You’ve heard me mention the name Suzanne Brooker – my Gage drawing instructor for three terms – many times. I’m mentioning it again today, this time to talk about her new book: Essential Techniques of Landscape Drawing: Master the Concepts and Methods for Observing and Rendering Nature. While the book focuses on landscapes and the natural world, the incomparable value of classical drawing principles is that they can be applied to any subject matter.
Beginning with an introduction to materials (graphite pencil is the primary medium used in the book, with brief discussion of colored pencil, charcoal, pastel and water-soluble pencils), Suzanne takes the reader through the basic elements of drawing, such as line, value and form, and how specific techniques can be used to express them.
For me, the meat of the book begins with Chapter 3, Light Logic and Shading Techniques. Although I have studied the basic principles covered by this chapter several times in other books and classes, and I thought I understood them, Suzanne’s explanations helped me to internalize the principles in a way that I hadn’t before.
What is “light logic”? “The sun touches objects in nature, creating areas of light and shadow in a predictable fashion.” Because the human brain automatically uses light logic to perceive an object, it’s an essential concept for rendering a three-dimensional form realistically. It sounds so simple – the classic drawing exercise of shading a ball or cube lighted from one side – yet it’s not at all easy to apply textbook understanding to real objects that are not balls and cubes. First you have to learn to see the highlight, core shadow and reflected light on an object in space, and then you must transfer that perception to the flat paper.
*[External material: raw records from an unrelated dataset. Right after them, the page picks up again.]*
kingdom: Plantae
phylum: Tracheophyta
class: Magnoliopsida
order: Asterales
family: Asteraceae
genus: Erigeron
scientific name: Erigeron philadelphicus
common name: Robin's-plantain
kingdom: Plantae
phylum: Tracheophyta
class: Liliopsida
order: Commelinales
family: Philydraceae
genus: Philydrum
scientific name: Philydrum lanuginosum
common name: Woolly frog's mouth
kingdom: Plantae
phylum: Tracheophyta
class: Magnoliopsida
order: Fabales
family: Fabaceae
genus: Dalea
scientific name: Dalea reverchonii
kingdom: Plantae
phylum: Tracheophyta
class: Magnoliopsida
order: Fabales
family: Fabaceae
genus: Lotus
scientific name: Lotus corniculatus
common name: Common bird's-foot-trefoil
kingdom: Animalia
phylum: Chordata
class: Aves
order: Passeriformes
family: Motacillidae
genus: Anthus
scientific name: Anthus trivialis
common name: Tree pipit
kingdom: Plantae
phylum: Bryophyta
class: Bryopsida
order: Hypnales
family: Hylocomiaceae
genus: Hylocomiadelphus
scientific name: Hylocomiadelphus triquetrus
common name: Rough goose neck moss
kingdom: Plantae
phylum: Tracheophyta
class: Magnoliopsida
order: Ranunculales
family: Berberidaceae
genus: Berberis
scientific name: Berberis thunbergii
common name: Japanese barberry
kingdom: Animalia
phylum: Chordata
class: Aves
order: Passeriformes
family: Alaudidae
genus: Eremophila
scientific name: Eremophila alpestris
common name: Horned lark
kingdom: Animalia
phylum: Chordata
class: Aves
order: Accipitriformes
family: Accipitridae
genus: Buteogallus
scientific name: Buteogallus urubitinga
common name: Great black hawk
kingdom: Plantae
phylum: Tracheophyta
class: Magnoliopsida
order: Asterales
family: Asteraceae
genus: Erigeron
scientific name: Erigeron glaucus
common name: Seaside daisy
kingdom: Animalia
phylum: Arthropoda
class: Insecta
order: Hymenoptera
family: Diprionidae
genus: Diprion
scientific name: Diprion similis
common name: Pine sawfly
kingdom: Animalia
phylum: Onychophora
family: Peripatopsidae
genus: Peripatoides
I am still learning to do this, of course (I expect it to be a lifelong challenge), but after studying with Suzanne, I have nailed the first step: I can finally see what she is talking about. (The first time I looked out our livingroom window and saw the “core shadow” on our front porch column, it was a “Eureka” moment for me. I have seen our column every day for 30+ years, yet I had never “seen” the core shadow as it wraps around the column’s cylinder and then stops just before it gets to the opposite edge, revealing the beginning of the lighter side – and how rendering all of that accurately is necessary to define its form. I said to Greg at the breakfast table, “Oh my gosh – the core shadow! It’s on our porch!” Now I can’t walk through a park on a sunny day without seeing core shadows on trees.)
Succeeding chapters focus on step-by-step exercises for developing drawings from photo references. Many demos are included, showing various stages of drawing development. Particularly helpful are sections devoted to specific natural elements that make up a landscape, such as sky, terrain, trees and foliage, and water.
Throughout the book are many examples of Suzanne’s own work and those of her peers, students and classical masters. Even if you never draw, it’s a huge volume of delicious eye candy to savor.
But after reading this book, I believe you will draw, because fully understanding these classic principles is likely to reinforce your passion for drawing as it did mine. When I finally grasped concepts and principles that had been only floating peripherally in my brain, I could not keep myself from putting them into practice.
Although the book, for me, is mostly review of concepts I learned during the past two years while studying with her in class, it is such a thorough coverage of her curriculum that it reads like a full two semesters of work. Of course, as with any how-to book, reading the text is not learning; that comes only from practicing the exercises. Had I only read the book and not taken 25 weeks of classes, I must admit that I might not have had the self-discipline to do all those exercises as we did for class! (As students of all ages experience, knowing the teacher is going to check the homework is a major motivator for doing it.) If you follow Suzanne’s curriculum, the training is thorough, rigorous and very time-consuming, but there’s no doubt that you’ll see results.
I don’t purchase many books anymore because I’m trying to reduce the number of volumes on my shelves, not increase them, but this one is a reference I will turn to repeatedly to reinforce and remind me of what I learned. It also reminds me of everything I love about drawing. The many exquisite examples in the book show me what’s possible, and the instructions explain how.